The decision came down ex parte, i.e., without hearing the defendant. It’s obvious that there wasn’t enough time for that. As for the merits, the court presumed infringement based on Yunding having made a cease-and-desist commitment without contesting infringement. For validity, the key consideration was that three different patent offices independently searched for prior art and granted the application.
Yunding then had to hand over the presumed-infringing trade show exhibits to what is called a marshal in the United States or a bailiff in Britain. They will be kept until a decision has been made on Philips’s destruction claim.
The patent-in-suit, EP3197316 (“Systems and methods for providing motivation feedback to a user before brushing”), covers the transmission of data that serves the purpose of giving some motivating feedback to the user between two brushing processes.

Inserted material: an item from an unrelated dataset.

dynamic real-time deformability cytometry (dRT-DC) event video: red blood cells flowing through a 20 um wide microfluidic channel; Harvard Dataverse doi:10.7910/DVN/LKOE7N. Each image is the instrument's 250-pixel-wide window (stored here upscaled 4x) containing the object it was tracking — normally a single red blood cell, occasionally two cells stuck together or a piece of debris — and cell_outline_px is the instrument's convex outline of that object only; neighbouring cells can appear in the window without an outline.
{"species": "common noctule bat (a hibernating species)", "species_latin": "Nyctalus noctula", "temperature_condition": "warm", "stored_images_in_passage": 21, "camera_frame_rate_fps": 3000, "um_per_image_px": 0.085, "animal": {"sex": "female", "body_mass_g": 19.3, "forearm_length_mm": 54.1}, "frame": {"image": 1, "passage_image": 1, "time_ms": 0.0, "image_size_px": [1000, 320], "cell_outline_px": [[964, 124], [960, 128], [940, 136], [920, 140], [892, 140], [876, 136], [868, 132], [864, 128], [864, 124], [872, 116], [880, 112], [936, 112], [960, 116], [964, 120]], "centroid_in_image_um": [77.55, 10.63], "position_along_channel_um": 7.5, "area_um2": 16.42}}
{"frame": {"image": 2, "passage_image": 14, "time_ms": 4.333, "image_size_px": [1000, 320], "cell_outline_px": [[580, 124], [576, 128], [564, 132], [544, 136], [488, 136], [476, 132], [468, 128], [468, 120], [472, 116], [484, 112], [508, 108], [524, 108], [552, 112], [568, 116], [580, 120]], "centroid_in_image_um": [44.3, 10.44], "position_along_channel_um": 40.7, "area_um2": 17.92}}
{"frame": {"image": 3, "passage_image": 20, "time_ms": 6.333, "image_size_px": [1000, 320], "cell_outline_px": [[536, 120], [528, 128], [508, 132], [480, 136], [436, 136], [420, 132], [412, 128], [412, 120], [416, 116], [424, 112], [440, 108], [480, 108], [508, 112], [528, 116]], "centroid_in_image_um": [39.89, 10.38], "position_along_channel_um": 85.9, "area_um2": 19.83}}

The order was handed down by Presiding Judge (and here, judge-rapporteur) Sabine Klepsch, Judge Dr. Stefan Schilling and Judge András Kupecz.
Philips is represented by Eisenfuehr Speiser’s Soenke Scheltz. While it appears that Philips’s SEP cases in Germany and the UPC are now being litigated by former Eisenfuehr and now Bardehle Pagenberg partner Dr. Tilman Mueller (though Eisenfuehr patent attorneys are involved in the Belkin dispute), Eisenfuehr is apparently still enforcing non-SEPs for Philips.
Counsel for the defendant is not known yet as this was an ex parte decision.